LLDif: Diffusion Models for Low-light Emotion Recognition
Zhifeng Wang, Kaihao Zhang, Ramesh Sankaranarayana
TL;DR
LLDif tackles facial expression recognition in extremely low-light (LL) conditions by learning a compact Embedding Prior Distribution (EPD) that couples visual features with emotion labels. It employs a two-stage diffusion-based framework: stage-1 uses Label-aware CLIP (LA-CLIP) to generate a joint EPD $Z$ that guides label restoration in a Low-Light transformer (LLformer), and stage-2 uses a diffusion model to directly infer a refined EPD from LL images, enabling accurate predictions with few diffusion steps. The architecture combinação includes LA-CLIP, PNET, LLformer, and a diffusion-based label restoration pathway with cross-window attention in DLNet and transformer-based fusion, trained with a joint loss $\, \mathcal{L}_{total} = \mathcal{L}_{ce} + \mathcal{L}_{kl}$ where $\mathcal{L}_{kl}$ aligns the LA-CLIP and stage-2 EPDs.
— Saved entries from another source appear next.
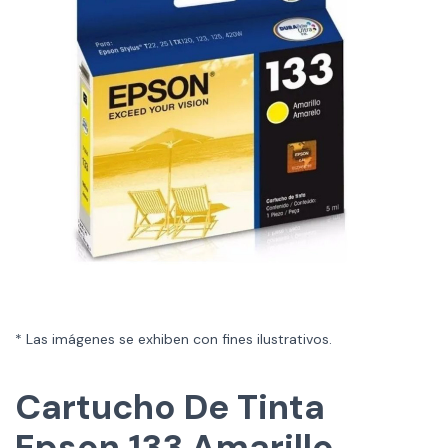
* Las imágenes se exhiben con fines ilustrativos.
Cartucho De Tinta
Epson 133 Amarillo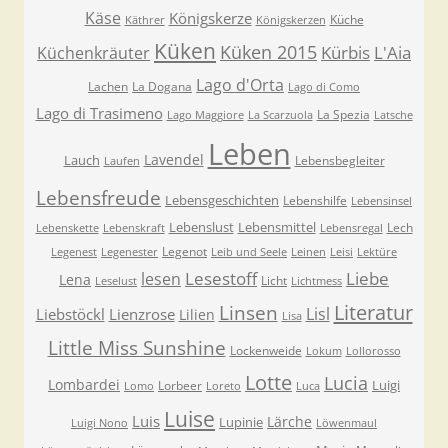
Käse
Königskerze
Küche
Käthrer
Königskerzen
Küken
Küken 2015
Kürbis
L'Aia
Küchenkräuter
Lago d'Orta
Lachen
La Dogana
Lago di Como
Lago di Trasimeno
La Spezia
Lago Maggiore
La Scarzuola
Latsche
Leben
Lavendel
Lauch
Lebensbegleiter
Laufen
Lebensfreude
Lebensgeschichten
Lebenshilfe
Lebensinsel
Lebenslust
Lebensmittel
Lech
Lebenskette
Lebenskraft
Lebensregal
Legenot
Legenest
Legenester
Leib und Seele
Leinen
Leisi
Lektüre
Lesestoff
Liebe
lesen
Lena
Licht
Leselust
Lichtmess
Literatur
Linsen
Lisl
Liebstöckl
Lienzrose
Lilien
Lisa
Little Miss Sunshine
Lockenweide
Lokum
Lollorosso
Lotte
Lucia
Lombardei
Luigi
Lorbeer
Lomo
Loreto
Luca
Luise
Luis
Lärche
Lupinie
Luigi Nono
Löwenmaul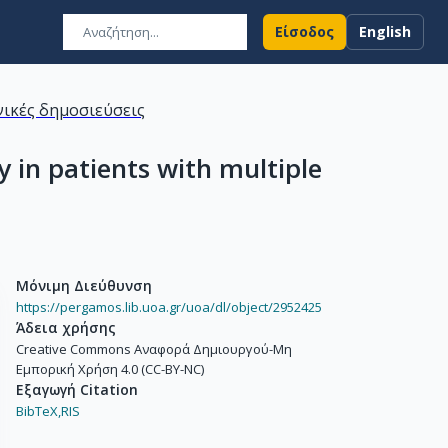
Είσοδος
English
ικές δημοσιεύσεις
in patients with multiple
Μόνιμη Διεύθυνση
https://pergamos.lib.uoa.gr/uoa/dl/object/2952425
Άδεια χρήσης
Creative Commons Αναφορά Δημιουργού-Μη
Εμπορική Χρήση 4.0 (CC-BY-NC)
Εξαγωγή Citation
BibTeX,
RIS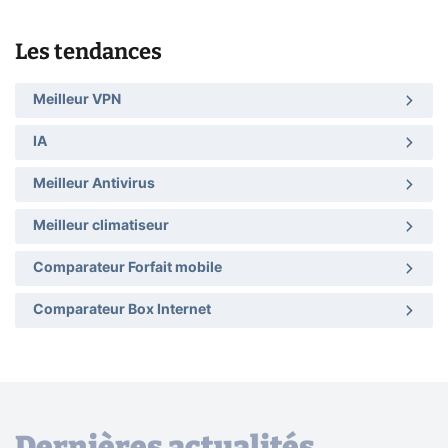
Les tendances
Meilleur VPN
IA
Meilleur Antivirus
Meilleur climatiseur
Comparateur Forfait mobile
Comparateur Box Internet
Dernières actualités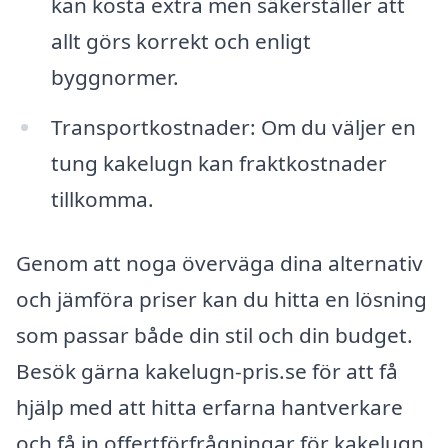
kan kosta extra men säkerställer att
allt görs korrekt och enligt
byggnormer.
Transportkostnader: Om du väljer en
tung kakelugn kan fraktkostnader
tillkomma.
Genom att noga överväga dina alternativ
och jämföra priser kan du hitta en lösning
som passar både din stil och din budget.
Besök gärna kakelugn-pris.se för att få
hjälp med att hitta erfarna hantverkare
och få in offertförfrågningar för kakelugn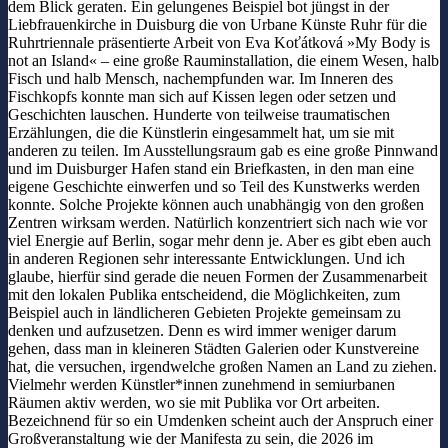
dem Blick geraten. Ein gelungenes Beispiel bot jüngst in der
Liebfrauenkirche in Duisburg die von Urbane Künste Ruhr für die
Ruhrtriennale präsentierte Arbeit von Eva Koťátková »My Body is
not an Island« – eine große Rauminstallation, die einem Wesen, halb
Fisch und halb Mensch, nachempfunden war. Im Inneren des
Fischkopfs konnte man sich auf Kissen legen oder setzen und
Geschichten lauschen. Hunderte von teilweise traumatischen
Erzählungen, die die Künstlerin eingesammelt hat, um sie mit
anderen zu teilen. Im Ausstellungsraum gab es eine große Pinnwand
und im Duisburger Hafen stand ein Briefkasten, in den man eine
eigene Geschichte einwerfen und so Teil des Kunstwerks werden
konnte. Solche Projekte können auch unabhängig von den großen
Zentren wirksam werden. Natürlich konzentriert sich nach wie vor
viel Energie auf Berlin, sogar mehr denn je. Aber es gibt eben auch
in anderen Regionen sehr interessante Entwicklungen. Und ich
glaube, hierfür sind gerade die neuen Formen der Zusammenarbeit
mit den lokalen Publika entscheidend, die Möglichkeiten, zum
Beispiel auch in ländlicheren Gebieten Projekte gemeinsam zu
denken und aufzusetzen. Denn es wird immer weniger darum
gehen, dass man in kleineren Städten Galerien oder Kunstvereine
hat, die versuchen, irgendwelche großen Namen an Land zu ziehen.
Vielmehr werden Künstler*innen zunehmend in semiurbanen
Räumen aktiv werden, wo sie mit Publika vor Ort arbeiten.
Bezeichnend für so ein Umdenken scheint auch der Anspruch einer
Großveranstaltung wie der Manifesta zu sein, die 2026 im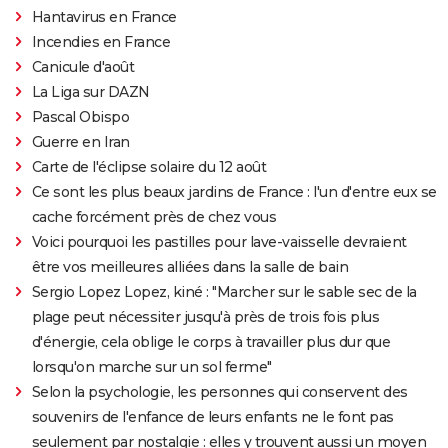
Hantavirus en France
Incendies en France
Canicule d'août
La Liga sur DAZN
Pascal Obispo
Guerre en Iran
Carte de l'éclipse solaire du 12 août
Ce sont les plus beaux jardins de France : l'un d'entre eux se
cache forcément près de chez vous
Voici pourquoi les pastilles pour lave-vaisselle devraient
être vos meilleures alliées dans la salle de bain
Sergio Lopez Lopez, kiné : "Marcher sur le sable sec de la
plage peut nécessiter jusqu'à près de trois fois plus
d'énergie, cela oblige le corps à travailler plus dur que
lorsqu'on marche sur un sol ferme"
Selon la psychologie, les personnes qui conservent des
souvenirs de l'enfance de leurs enfants ne le font pas
seulement par nostalgie : elles y trouvent aussi un moyen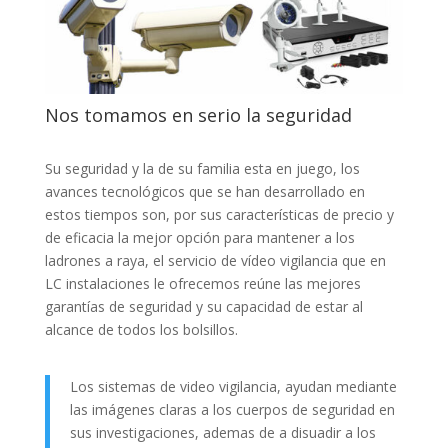
Nos tomamos en serio la seguridad
Su seguridad y la de su familia esta en juego, los
avances tecnológicos que se han desarrollado en
estos tiempos son, por sus características de precio y
de eficacia la mejor opción para mantener a los
ladrones a raya, el servicio de vídeo vigilancia que en
LC instalaciones le ofrecemos reúne las mejores
garantías de seguridad y su capacidad de estar al
alcance de todos los bolsillos.
Los sistemas de video vigilancia, ayudan mediante
las imágenes claras a los cuerpos de seguridad en
sus investigaciones, ademas de a disuadir a los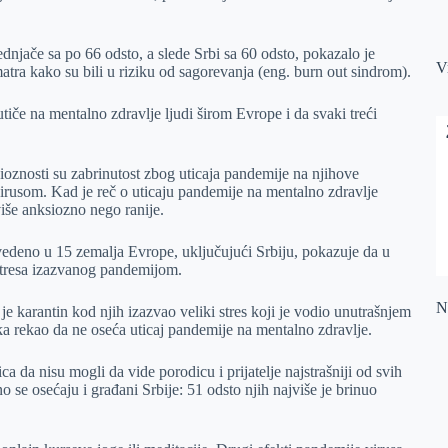
dnjače sa po 66 odsto, a slede Srbi sa 60 odsto, pokazalo je
V
tra kako su bili u riziku od sagorevanja (eng. burn out sindrom).
tiče na mentalno zdravlje ljudi širom Evrope i da svaki treći
ioznosti su zabrinutost zbog uticaja pandemije na njihove
 virusom. Kad je reč o uticaju pandemije na mentalno zdravlje
 više anksiozno nego ranije.
ovedeno u 15 zemalja Evrope, uključujući Srbiju, pokazuje da u
 stresa izazvanog pandemijom.
Na
je karantin kod njih izazvao veliki stres koji je vodio unutrašnjem
ka rekao da ne oseća uticaj pandemije na mentalno zdravlje.
a da nisu mogli da vide porodicu i prijatelje najstrašniji od svih
o se osećaju i građani Srbije: 51 odsto njih najviše je brinuo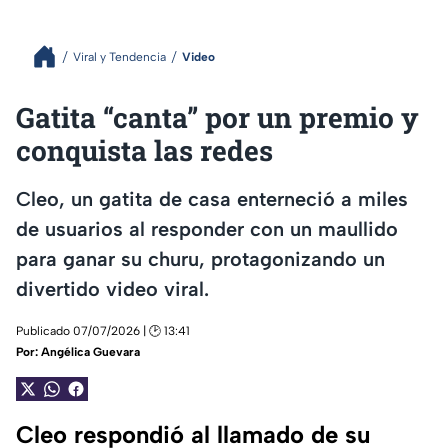
Viral y Tendencia
Video
Gatita “canta” por un premio y
conquista las redes
Cleo, un gatita de casa enterneció a miles
de usuarios al responder con un maullido
para ganar su churu, protagonizando un
divertido video viral.
Publicado 07/07/2026 | 🕑 13:41
Por:
Angélica Guevara
Cleo respondió al llamado de su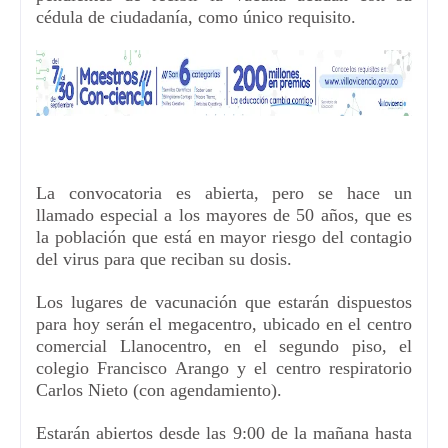
cédula de ciudadanía, como único requisito.
La convocatoria es abierta, pero se hace un
llamado especial a los mayores de 50 años, que es
la población que está en mayor riesgo del contagio
del virus
para que reciban su dosis
.
Los lugares de vacunación que estarán dispuestos
para hoy serán el megacentro
,
ubicado en el centro
comercial Llanocentro
,
en el segundo piso
,
el
colegio Francisco Arango y
el centro respiratorio
Carlos Nieto (con agendamiento).
Estarán abiertos desde las 9:00 de la mañana
hasta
Experimental results across LL-RAF-DB, LL-FERPlus, and LL-KDEF show competitive or superior accuracy compared to SOTA methods, demonstrating the practical potential of diffusion priors for robust LL FER in real-world applications.
Abstract
This paper introduces LLDif, a novel diffusion-based facial expression recognition (FER) framework tailored for extremely low-light (LL) environments. Images captured under such conditions often suffer from low brightness and significantly reduced contrast, presenting challenges to conventional methods. These challenges include poor image quality that can significantly reduce the accuracy of emotion recognition. LLDif addresses these issues with a novel two-stage training process that combines a Label-aware CLIP (LA-CLIP), an embedding prior network (PNET), and a transformer-based network adept at handling the noise of low-light images. The first stage involves LA-CLIP generating a joint embedding prior distribution (EPD) to guide the LLformer in label recovery. In the second stage, the diffusion model (DM) refines the EPD inference, ultilising the compactness of EPD for precise predictions. Experimental evaluations on various LL-FER datasets have shown that LLDif achieves competitive performance, underscoring its potential to enhance FER applications in challenging lighting conditions.